Тебе двадцать восемь, и у тебя самая лучшая семья на свете, но что-то все равно идет не так.
Прошлый тур с Оксимироном запомнился ему страхом, что как только он расслабится, в стекле их фургончика Ваня увидит свое отражение с разрезанными уголками губ и ранами, тянущимися аж до ушей. Ване кажется, что во время выступления сцена превратится в нетвердую почву, и он просто не сможет делать вид, что не видит этого.
Но по итогу все прошло мирно и гладко, если бы Ваня спал ночами, а не всматривался во все углы; если бы Ваня больше времени проводил с друзьями, а не курил по две пачки сигарет в день; если бы тогда, после окончания тура, бухой в ебеня Ваня ответил на поцелуй Мирона, а не смотрел так, будто его ударили по лицу.
(Ты можешь сколько угодно обманывать себя и говорить, что отношения — бесполезная трата времени, но досада и горечь в твоей груди от вида Мирона с новой девушкой не исчезают.

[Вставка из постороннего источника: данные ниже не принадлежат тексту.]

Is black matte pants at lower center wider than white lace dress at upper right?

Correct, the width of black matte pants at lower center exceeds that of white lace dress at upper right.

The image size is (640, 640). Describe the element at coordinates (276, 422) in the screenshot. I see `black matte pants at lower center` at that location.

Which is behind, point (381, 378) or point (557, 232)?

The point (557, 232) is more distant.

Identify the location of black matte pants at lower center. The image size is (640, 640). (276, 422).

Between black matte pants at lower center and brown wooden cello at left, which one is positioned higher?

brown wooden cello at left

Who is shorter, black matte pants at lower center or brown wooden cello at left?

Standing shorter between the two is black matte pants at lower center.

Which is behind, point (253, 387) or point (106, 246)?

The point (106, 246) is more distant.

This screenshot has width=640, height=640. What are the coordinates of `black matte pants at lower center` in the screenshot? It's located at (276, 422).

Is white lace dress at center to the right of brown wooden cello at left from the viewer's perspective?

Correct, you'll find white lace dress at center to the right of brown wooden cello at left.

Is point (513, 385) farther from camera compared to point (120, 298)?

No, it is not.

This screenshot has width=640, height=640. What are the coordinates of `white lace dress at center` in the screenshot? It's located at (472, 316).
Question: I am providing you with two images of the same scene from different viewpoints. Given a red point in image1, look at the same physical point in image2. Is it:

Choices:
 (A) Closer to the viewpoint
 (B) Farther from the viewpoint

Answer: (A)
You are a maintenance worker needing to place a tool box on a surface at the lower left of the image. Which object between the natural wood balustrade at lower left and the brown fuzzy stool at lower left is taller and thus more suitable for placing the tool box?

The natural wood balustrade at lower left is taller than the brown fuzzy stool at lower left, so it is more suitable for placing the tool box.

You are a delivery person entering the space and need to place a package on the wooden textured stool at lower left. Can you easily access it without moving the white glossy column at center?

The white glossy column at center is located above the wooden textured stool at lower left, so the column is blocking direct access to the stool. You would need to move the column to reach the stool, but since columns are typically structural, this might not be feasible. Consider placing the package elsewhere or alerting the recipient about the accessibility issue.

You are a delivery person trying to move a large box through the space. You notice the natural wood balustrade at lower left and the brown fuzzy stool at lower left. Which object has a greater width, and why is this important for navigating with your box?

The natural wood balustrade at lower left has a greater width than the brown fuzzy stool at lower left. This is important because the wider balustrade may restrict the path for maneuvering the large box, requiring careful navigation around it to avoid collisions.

Ему жаль, что он не может попробовать с Мироном, ведь их провал отразится не только на душевном состоянии, но и на окситаборе).
Тур в две тысячи семнадцатом — это лучшее время за последние несколько лет, и Ване хочется смеяться на всю улицу, бегать по сменяющимся сценам и клубам так, как он не бегал даже от гопников в темных переулках; хочется жить и глубже дышать, и забить нахуй на все, что было до.

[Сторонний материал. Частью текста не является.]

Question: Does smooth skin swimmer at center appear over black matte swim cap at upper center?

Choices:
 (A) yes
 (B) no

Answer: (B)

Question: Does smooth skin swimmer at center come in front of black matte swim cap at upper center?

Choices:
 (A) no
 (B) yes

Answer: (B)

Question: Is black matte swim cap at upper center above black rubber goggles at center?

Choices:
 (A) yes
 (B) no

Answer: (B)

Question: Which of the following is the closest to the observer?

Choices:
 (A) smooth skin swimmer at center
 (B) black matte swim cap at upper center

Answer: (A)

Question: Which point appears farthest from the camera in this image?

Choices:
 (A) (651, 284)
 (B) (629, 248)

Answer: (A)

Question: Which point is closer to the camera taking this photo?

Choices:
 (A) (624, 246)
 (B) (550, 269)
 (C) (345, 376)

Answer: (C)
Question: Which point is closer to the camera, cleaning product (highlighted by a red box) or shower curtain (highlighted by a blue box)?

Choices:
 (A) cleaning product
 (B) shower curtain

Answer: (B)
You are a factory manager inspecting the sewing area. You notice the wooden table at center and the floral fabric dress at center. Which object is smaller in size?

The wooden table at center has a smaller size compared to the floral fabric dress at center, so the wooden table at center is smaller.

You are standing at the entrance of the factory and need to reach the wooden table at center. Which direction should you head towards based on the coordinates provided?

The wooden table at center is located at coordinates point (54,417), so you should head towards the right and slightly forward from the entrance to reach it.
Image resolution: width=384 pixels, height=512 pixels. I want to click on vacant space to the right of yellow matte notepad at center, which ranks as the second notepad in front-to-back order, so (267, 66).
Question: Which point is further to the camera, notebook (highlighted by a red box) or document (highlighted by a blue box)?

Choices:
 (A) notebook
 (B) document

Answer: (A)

Конец тура идентичен прошлому: они собираются большой компанией на даче у Мамая и просто отмечают. Конец тура идентичен прошлому настолько, что Ваня с Мироном выходят покурить снова в четыре ночи, и Ваня снова очень бухой, и Мирон снова целует его.
Ваня думает, что это абсолютно дурацкая традиция, и что на улице пиздец как холодно, и что у Мирона неуместный длинный нос, но отвечает на поцелуй и сам не может понять, почему.
***
Эти отношения обречены на провал, и Ваня понимает это уже на следующее утро. Они лежат на одной кровати в гостевой комнате, рука Вани греется в теплой руке Мирона, и с потолка ему улыбается его бывшая девушка. Милая и нежная, она послала его нахуй не из-за угаснувших чувств, а потому что Ваня бестолково смотрел в одну точку ночью, кричал во сне и кидался посудой в стены.

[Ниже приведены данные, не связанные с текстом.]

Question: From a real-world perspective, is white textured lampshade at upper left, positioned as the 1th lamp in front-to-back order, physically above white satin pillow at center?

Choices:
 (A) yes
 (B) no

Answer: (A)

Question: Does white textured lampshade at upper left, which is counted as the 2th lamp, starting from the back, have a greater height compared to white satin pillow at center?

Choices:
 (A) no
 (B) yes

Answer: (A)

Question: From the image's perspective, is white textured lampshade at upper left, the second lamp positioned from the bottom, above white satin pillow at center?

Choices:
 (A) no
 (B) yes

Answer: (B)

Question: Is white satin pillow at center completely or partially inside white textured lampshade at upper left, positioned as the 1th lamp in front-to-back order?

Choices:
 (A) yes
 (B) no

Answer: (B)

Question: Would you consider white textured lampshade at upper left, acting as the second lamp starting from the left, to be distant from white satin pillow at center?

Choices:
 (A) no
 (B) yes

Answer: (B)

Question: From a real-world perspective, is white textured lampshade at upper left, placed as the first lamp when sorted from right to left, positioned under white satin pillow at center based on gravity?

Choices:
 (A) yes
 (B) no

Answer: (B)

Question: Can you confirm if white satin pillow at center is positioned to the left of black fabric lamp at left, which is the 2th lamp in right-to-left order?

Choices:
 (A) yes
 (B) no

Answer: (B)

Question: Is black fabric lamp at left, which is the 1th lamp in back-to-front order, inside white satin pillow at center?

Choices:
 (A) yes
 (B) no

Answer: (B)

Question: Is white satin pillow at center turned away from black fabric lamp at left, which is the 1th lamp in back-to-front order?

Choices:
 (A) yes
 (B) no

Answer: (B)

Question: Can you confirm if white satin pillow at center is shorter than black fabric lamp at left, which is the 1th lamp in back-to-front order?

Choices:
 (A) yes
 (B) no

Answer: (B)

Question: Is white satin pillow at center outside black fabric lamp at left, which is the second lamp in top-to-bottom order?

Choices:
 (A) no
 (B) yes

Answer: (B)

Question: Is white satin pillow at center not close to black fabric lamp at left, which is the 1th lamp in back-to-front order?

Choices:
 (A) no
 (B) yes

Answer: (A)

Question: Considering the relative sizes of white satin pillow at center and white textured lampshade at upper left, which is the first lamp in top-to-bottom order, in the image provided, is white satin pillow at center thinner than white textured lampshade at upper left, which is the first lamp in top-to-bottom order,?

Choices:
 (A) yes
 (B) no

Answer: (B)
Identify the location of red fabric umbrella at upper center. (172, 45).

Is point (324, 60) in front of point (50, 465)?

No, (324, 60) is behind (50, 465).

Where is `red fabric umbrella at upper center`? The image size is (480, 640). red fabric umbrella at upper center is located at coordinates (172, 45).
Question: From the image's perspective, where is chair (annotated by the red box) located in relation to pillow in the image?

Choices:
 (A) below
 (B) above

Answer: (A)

Милая девочка улыбается самой своей теплой улыбкой с потолка, но уже через секунду ее лицо начинает расползаться в разные стороны и в конечном итоге становится абсолютно ровным потолком.
Евстигнеев слышит сонное «Ваня?» и только сейчас осознает, что сильно сжимает чужую руку.
— Эй, ты мне сейчас пальцы сломаешь. Что случилось?
Ване кажется, что стоит ему отвести взгляд с потолка, как образ появится где-нибудь в другом месте — ближе, реальнее, опаснее.
— Ничего, просто ногу свело, — шутит Ваня. У него сто тысяч отговорок на вопросы «Почему ты кричал?» или «Почему ты так быстро убежал?»
У Вани тысячи отговорок и ни одного решения.
Когда-нибудь Мирон обо всем узнает.
***
Конечно же, Ваня ходил к неврологу. Точнее, его заставили пойти туда еще родители, еще в далекие семнадцать лет, когда его галлюцинации были на уровне навязчивых голосов.
Таблетки-таблетки-таблетки, их было слишком много, и в какой-то момент Ваня выпивает вместо двух таблеток на завтрак — семь.
Тогда он понимает, что все снова идет не так.
***
Когда Мирон говорит с ним, Ваня чувствует защищенность, будто бы плотный барьер слов поможет не видеть снующих туда-сюда отрезанных голов. Когда Мирон целует его, Ваня забывает почти все: что в шкафу, где-то между футболками, у него целый пакет различных таблеток, помогающих забыться, развидеть, не слышать.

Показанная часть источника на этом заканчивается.